If you still wish to donate on behalf of Louis Catorze, THANK YOU, but please don’t give to us personally. Below are three worthy organisations that would very much appreciate the help:

– Lilly’s Legacy, an organisation which rescues abandoned and stray kitties; their PayPal account name is lillyslegacy@hotmail.com
– Project PI, set up by a South African vet to treat cats with immune disorders; their PayPal account name is admin@easternvet.co.za
– The Mayhew Animal Home, who spared no expense in treating the little sod; you can donate to them at https://themayhew.org/donate/make-a-one-off-donation/

La variété, c’est la vie

We thank our lucky stars every single day for the clever souls that invented cured ham. Louis Catorze is generally pretty good at taking his Trojan Horse canapés and, without prosciutto di Parma and jambon de Bayonne, we don’t know where we would be.
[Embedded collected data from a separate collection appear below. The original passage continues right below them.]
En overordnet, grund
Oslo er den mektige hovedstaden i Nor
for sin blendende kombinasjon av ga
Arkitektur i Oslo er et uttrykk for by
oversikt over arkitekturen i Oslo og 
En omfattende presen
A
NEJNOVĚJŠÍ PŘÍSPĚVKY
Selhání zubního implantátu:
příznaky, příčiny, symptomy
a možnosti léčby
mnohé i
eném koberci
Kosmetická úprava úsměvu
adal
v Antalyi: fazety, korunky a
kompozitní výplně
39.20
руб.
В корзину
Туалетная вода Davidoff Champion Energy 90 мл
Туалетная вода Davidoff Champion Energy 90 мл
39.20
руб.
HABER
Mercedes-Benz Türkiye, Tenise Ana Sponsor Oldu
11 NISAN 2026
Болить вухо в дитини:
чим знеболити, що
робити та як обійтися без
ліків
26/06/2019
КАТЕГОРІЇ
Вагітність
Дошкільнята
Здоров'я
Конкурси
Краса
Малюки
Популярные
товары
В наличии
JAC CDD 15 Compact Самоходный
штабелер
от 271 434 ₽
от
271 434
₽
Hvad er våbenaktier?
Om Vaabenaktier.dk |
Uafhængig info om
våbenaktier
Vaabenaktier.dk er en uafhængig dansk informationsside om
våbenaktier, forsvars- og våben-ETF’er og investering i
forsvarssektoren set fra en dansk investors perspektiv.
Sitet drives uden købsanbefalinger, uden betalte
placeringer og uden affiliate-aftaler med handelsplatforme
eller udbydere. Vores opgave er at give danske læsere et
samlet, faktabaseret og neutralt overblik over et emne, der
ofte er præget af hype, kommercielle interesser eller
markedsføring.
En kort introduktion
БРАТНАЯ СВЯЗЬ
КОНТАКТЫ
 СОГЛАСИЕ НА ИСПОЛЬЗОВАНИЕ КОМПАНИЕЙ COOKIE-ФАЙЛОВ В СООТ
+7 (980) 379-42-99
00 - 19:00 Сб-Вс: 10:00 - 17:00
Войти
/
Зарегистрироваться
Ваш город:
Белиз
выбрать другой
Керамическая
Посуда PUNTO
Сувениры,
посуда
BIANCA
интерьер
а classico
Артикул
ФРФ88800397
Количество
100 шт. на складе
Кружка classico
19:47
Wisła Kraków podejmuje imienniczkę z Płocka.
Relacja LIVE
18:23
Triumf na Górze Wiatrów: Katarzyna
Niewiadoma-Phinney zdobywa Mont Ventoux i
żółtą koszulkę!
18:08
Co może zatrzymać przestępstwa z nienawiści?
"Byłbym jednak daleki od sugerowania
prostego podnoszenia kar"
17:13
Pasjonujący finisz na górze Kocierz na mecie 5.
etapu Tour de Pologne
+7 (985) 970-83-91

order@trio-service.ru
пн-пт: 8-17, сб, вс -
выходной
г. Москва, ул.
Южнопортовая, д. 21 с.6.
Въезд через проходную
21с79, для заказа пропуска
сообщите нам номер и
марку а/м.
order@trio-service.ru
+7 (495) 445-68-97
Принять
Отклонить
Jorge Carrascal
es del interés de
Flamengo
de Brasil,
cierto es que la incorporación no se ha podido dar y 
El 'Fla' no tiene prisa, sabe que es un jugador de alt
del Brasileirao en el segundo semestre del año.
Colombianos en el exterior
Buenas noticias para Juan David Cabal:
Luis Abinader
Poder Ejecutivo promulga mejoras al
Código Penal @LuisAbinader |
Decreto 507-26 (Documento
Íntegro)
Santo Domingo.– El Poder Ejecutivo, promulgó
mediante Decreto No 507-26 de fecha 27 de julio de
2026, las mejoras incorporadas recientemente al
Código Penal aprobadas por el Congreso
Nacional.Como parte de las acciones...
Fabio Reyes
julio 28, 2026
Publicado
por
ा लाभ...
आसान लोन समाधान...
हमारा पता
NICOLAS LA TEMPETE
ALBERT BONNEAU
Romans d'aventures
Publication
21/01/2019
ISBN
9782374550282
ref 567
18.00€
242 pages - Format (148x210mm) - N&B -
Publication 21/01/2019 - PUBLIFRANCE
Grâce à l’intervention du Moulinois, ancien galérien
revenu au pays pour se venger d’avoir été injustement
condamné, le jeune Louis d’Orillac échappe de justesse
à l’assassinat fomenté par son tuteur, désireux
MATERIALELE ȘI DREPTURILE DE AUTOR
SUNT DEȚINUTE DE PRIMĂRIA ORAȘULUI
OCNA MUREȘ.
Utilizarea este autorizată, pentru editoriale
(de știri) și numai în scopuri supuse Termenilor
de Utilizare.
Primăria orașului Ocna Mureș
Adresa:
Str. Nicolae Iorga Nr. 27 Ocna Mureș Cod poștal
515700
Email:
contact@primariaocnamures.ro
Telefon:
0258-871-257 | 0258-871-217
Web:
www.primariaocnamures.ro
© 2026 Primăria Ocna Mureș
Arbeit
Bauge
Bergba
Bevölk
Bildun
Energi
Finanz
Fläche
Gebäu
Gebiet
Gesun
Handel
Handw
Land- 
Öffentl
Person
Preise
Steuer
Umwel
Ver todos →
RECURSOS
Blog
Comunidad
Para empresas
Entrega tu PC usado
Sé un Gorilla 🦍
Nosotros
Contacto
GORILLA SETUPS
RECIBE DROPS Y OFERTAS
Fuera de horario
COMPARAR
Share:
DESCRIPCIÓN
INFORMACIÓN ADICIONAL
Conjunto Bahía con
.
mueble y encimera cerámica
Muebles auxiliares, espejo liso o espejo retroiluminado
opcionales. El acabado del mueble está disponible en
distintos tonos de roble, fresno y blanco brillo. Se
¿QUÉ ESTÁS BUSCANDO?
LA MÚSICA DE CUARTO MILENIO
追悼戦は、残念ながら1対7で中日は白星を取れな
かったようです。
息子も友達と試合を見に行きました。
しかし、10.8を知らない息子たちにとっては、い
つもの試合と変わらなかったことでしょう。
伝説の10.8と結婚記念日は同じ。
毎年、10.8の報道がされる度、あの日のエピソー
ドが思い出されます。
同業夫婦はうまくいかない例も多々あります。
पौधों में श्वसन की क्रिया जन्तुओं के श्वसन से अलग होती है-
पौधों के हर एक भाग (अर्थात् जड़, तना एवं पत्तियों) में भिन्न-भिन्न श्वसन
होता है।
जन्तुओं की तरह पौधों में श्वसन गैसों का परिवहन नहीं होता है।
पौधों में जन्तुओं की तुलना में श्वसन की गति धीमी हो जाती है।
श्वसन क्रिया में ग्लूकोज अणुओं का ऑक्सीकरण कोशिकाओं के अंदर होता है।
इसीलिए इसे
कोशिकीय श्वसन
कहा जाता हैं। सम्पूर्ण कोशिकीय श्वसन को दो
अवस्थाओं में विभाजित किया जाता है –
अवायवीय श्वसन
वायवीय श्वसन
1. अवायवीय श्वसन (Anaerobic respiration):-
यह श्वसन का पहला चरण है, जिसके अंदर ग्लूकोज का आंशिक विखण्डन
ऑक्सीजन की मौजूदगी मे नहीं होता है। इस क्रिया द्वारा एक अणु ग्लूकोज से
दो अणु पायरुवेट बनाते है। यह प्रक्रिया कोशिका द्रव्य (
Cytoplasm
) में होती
That said, there are the odd times when he won’t take the bait. Last night was one of those times.

If it’s a daytime pill, and it’s a weekend, we know that we have plenty of time to try again if an attempt is unsuccessful. But, if it’s a week day, we’re about to go to bed and we know that the next dose won’t be for another 6 hours, we have no choice but to keep persisting, all the while getting more and more stressed. And, if the Trojan Horse fails, we have to resort to the Greco-Roman method.

Last night Le Roi took no prisoners: he yowled, kicked, struggled, foamed at the mouth and finally deployed the claws, something that he rarely ever does. After the battle we were able to ascertain that he had maybe consumed 3 pills. Or possibly zero. We had no idea.

Cat Daddy’s first theory for this lack of cooperation: “Maybe he starts refusing when the pack has been open for too long. I don’t think he likes it when the ham is too dry.”

Well, excuse-moi whilst I open a fresh pack every day for Sa Majesté.

Cat Daddy’s second theory: “Maybe he’s bored of ham. Maybe we should try experimenting with different things, like smoked salmon or cheese.”

Well, excuse-moi whilst I prepare a more varied platter for Sa Majesté.

Mind you, either of those options would be better than the Greco-Roman torture. So I guess I’d better get Ocado-ing.